The override subcommands all operate on the current workspace (resolved via crewship workspace use / CREWSHIP_WORKSPACE); there is no --workspace flag for targeting an arbitrary other workspace from the CLI. To cross-target, switch workspace context first. For full CRUD (creating new flag definitions, deleting flags) use crewship apply --file flag.yaml. The admin CLI intentionally does NOT expose feature-flag create / delete — flag definitions are a versioned codebase concern and should land via a reviewed manifest, not an ad-hoc shell command.

REST endpoint mapping

DB columns: feature_flags(key, description, enabled, percentage) + feature_flag_overrides(flag_id, workspace_id, enabled). See internal/database/migrate_consts_v01_init.go for the schema.

Validation rules

  • metadata.slug is required (used as the server-side key).
  • spec.default_percentage MUST be in the closed range [0, 100]. Out-of-range values fail validation at parse time, before any REST call.
  • spec.workspace_override, when present, must be a YAML boolean (true / false). Pointer typing means “field omitted” is a third valid state and not a validation failure.
  • No cross-kind FK references — FeatureFlag is a leaf kind in the dependency graph.
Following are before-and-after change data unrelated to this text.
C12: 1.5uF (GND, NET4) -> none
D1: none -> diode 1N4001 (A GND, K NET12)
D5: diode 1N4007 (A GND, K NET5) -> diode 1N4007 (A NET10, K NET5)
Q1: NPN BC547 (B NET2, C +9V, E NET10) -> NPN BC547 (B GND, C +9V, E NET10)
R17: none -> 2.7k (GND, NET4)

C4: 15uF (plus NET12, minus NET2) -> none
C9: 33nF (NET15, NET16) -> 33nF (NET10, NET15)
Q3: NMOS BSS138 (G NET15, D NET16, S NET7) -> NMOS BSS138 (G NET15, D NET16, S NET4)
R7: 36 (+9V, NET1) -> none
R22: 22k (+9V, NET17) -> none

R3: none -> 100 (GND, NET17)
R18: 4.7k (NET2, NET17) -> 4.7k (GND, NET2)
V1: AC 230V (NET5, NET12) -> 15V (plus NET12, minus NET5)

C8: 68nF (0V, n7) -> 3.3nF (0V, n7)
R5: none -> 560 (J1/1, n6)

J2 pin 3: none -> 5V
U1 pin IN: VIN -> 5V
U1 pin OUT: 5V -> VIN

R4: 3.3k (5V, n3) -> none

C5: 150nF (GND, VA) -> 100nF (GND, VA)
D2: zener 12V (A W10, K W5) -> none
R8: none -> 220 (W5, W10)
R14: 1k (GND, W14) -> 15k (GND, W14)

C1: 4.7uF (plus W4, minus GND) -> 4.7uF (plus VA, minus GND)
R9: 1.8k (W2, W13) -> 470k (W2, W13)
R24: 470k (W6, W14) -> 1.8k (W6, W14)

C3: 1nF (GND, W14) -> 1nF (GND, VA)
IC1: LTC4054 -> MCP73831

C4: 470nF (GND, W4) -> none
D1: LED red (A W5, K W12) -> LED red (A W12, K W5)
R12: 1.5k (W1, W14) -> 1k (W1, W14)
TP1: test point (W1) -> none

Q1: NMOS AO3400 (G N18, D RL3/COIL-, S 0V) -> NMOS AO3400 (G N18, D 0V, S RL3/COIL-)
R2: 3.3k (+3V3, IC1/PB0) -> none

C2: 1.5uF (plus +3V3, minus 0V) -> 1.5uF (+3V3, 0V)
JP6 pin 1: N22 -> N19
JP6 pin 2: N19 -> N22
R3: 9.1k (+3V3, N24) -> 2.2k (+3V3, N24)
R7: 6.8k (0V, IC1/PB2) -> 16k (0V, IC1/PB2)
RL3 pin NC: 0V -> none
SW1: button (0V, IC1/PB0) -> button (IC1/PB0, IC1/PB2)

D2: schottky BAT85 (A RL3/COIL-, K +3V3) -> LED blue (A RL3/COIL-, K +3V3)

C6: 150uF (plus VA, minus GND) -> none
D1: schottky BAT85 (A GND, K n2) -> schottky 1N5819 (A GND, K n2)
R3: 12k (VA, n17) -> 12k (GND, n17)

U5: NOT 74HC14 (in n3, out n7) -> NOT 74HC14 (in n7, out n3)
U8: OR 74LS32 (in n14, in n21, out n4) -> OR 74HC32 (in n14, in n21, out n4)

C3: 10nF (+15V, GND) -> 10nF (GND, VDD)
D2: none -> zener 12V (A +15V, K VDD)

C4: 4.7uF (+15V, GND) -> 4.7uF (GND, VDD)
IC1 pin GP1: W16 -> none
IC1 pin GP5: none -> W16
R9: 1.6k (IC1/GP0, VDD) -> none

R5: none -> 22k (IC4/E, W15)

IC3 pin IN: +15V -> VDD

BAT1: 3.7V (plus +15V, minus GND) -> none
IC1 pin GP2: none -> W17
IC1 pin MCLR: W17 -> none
The WorkspaceContext argument to Validate is accepted for signature uniformity but ignored.

Apply behavior

Default mode (Upsert)

Plan() emits one PlanItem per drifted concern, with a maximum of two items per flag:
  • Flag definition missing remotely → ActionCreate (POST).
  • Flag definition present but description or default_enabled differ → ActionUpdate (PATCH).
  • Flag definition present and identical → no item.
  • workspace_override set in YAML and differs from remote (or remote has no override) → ActionUpdate (PUT override).
  • workspace_override absent in YAML and remote has an override row → ActionDelete (DELETE override).
  • workspace_override absent both sides → no item.
When the flag is being created AND the manifest sets an override, the POST runs first and the PUT second (declaration order); the override endpoint requires the flag to already exist. default_percentage is deliberately excluded from the update diff. Percentage rollouts are typically tuned at runtime by ops (“bump to 25%”); re-applying a manifest that hard-codes the original 0 would fight the live system on every CI run. The field is still honored on POST (for first-time bootstrap) and round-trips via export, but crewship apply won’t reset it once the row exists.

ApplyStrict

Fails with a clear error if the flag definition already exists. Use this in fresh-instance bootstrap pipelines where any pre-existing flag is a sign of a previous half-baked apply.

ApplyReplace

Emits ActionDelete for the flag definition first, then ActionCreate to recreate it from the manifest. Workspace override rows are cascaded-deleted by the foreign key on the feature_flags table, then recreated by the same Plan logic if the manifest declares an override. This mode is destructive — use --yes to bypass the interactive confirmation only after the dry run looks right.

Round-trip via export

crewship export workspace includes one kind: FeatureFlag document per flag definition the user can read. The workspace_override field is emitted ONLY when the server reports an override row for the current workspace (the JSON pointer workspace_override field is non-nil on the response). Pointer semantics carry through to the YAML: an absent field means “inherit the default.” Round-trip is lossless for description, default_enabled, default_percentage, and workspace_override. The feature_flags.id column (CUID) is regenerated on a fresh apply and is not preserved — references between kinds are always by slug, never by id.

See also

  • InstanceSetting — the other admin-only kind in the manifest; same dual-layer pattern but for configuration key/value pairs instead of feature toggles.
  • SPEC-2 §9 (.claude/context/specs/SPEC-2-manifest-complete.md) — the authoritative implementation contract.